WORK TO BE COMPLETED
Below is a block of records; reproduce all of them exactly and leave out any pictures.

SUPPLIED ENTRIES
================================
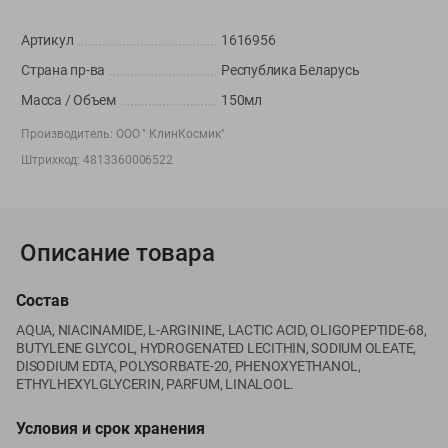
Вакансии
👋
Корпоративный сайт Green
Артикул
1616956
Страна пр-ва
Республика Беларусь
Масса / Объем
150мл
Производитель:
ООО " КлинКосмик"
©
2026
ООО «ГРИНрозница» - Доставка продуктов питания в
Штрихкод:
4813360006522
Минске.
Юридическая информация и условия пользовательского
соглашения
Описание товара
Номер уполномоченных рассматривать обращения покупателей в
соответствии с законодательством об обращениях граждан и
юридических лиц: Отдел торговли и услуг Администрации
Состав
Фрунзенского района г. Минска + 375 17 272 73 84 .
AQUA, NIACINAMIDE, L-ARGININЕ, LACTIC ACID, OLIGOPEPTIDE-68,
Номер и адрес электронной почты лица, уполномоченного
BUTYLENE GLYCOL, HYDROGENATED LECITHIN, SODIUM OLEATE,
продавцом рассматривать обращения покупателей о нарушении их
DISODIUM EDTA, POLYSORBATE-20, PHENOXYETHANOL,
прав, предусмотренных законодательством о защите прав
ETHYLHEXYLGLYCERIN, PARFUM, LINALOOL.
потребителей: +375 44 560-60-61, shop@green-dostavka.by.
Условия и срок хранения
Способы оплаты товара:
================================
YOUR RESPONSE
Вакансии
👋
Корпоративный сайт Green
Артикул
1616956
Страна пр-ва
Республика Беларусь
Масса / Объем
150мл
Производитель:
ООО " КлинКосмик"
©
2026
ООО «ГРИНрозница» - Доставка продуктов питания в
Штрихкод:
4813360006522
Минске.
Юридическая информация и условия пользовательского
соглашения
Описание товара
Номер уполномоченных рассматривать обращения покупателей в
соответствии с законодательством об обращениях граждан и
юридических лиц: Отдел торговли и услуг Администрации
Состав
Фрунзенского района г. Минска + 375 17 272 73 84 .
AQUA, NIACINAMIDE, L-ARGININЕ, LACTIC ACID, OLIGOPEPTIDE-68,
Номер и адрес электронной почты лица, уполномоченного
BUTYLENE GLYCOL, HYDROGENATED LECITHIN, SODIUM OLEATE,
продавцом рассматривать обращения покупателей о нарушении их
DISODIUM EDTA, POLYSORBATE-20, PHENOXYETHANOL,
прав, предусмотренных законодательством о защите прав
ETHYLHEXYLGLYCERIN, PARFUM, LINALOOL.
потребителей: +375 44 560-60-61, shop@green-dostavka.by.
Условия и срок хранения
Способы оплаты товара:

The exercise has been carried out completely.